Shortly after Coolidge occupied the White House, he invited some of his old, Vermont friends to dine with him.
Knowing that living in their little hamlet had hardly prepared them for the upscale manners expected in Washington and White House society, the locals were worried.
After hours of discussing how to avoid causing themselves any embarrassment at the table, they decided the best plan of action would be to do everything silent Cal did.
Their plan was an admirable one and they succeeded in copying him most successfully. Indeed, the entire meal passed without incident until coffee was served.
When Coolidge poured his coffee into a saucer, his guests did the same. When the president added some sugar and cream, the visitors did likewise.

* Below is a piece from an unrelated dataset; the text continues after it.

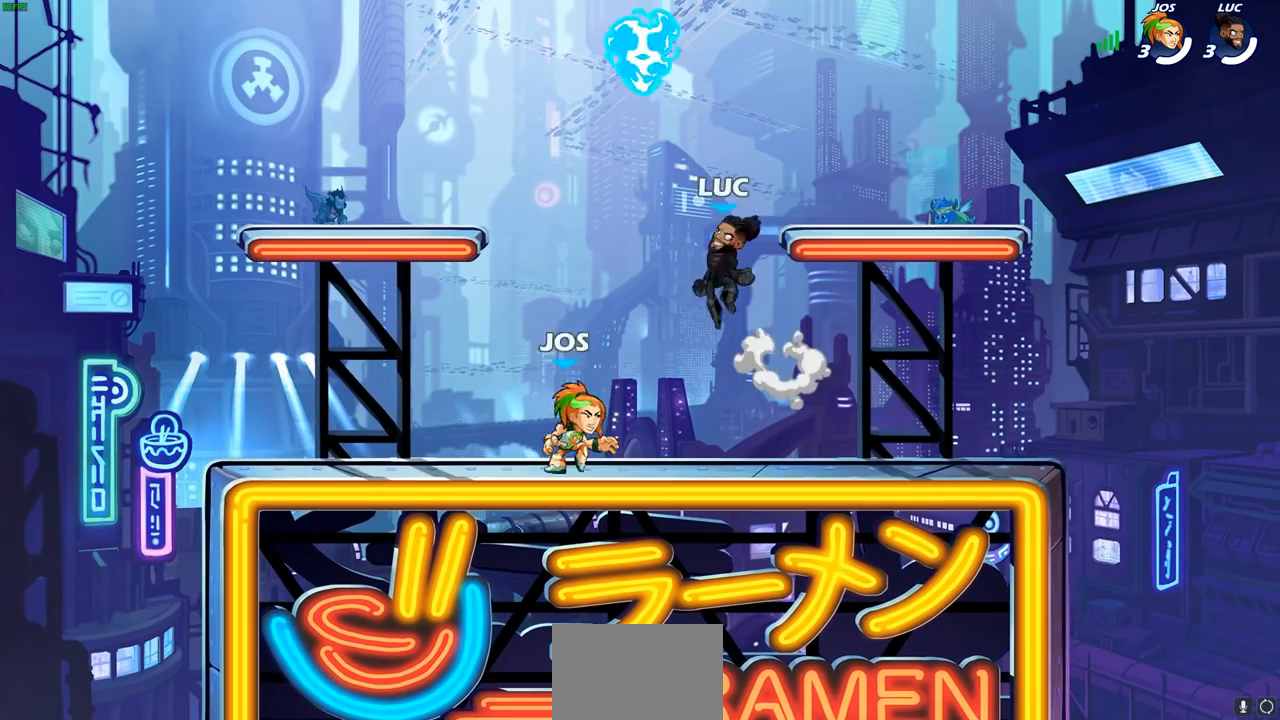
{"buttons": [], "left_stick": "left", "right_stick": "center", "events": [[50, "CROSS", "down"], [117, "left_stick", "up-left"], [150, "CROSS", "up"], [217, "left_stick", "left"]]}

Then Coolidge leaned over and put the coffee-filled saucer on the floor for the cat.
From what I can see, there are an awful lot of people who have done the same sort of thing in their lives.
They copy someone until it gets them into trouble.
Many solid, sensible citizens in Germany copied Hitler, but doing so got them into trouble. Teens vie with each other to successfully emulate the latest movie, sports or rock star, but that can often be a dead end.
And I suppose we adults do the same -- just maybe in a different way.
This is why it's important for us to be selective in our choice of the people we wish to emulate.
Maybe that's why Jesus -- knowing us better than we know ourselves -- said we should follow Him. Truly, His loving and caring nature is an example without equal. His willingness to offer His life as the ransom for His wayward brothers and sisters is unprecedented in history.
And although we never can copy any of Jesus' divine qualities, we can do our best to follow in His human footsteps. If we do, I'm sure at the end of our lives we won't have any regrets.
And can you say, "No regrets," if you were to follow after anyone else?
From a devotion originally written for "By the Way"
THE PRAYER: Dear Lord Jesus, for all that You and You alone could do for humanity, I give thanks. Now may I, as much as my sinful human limitations will allow, do my best to walk in the paths where You lead. May I follow You. This I ask in Your Name. Amen.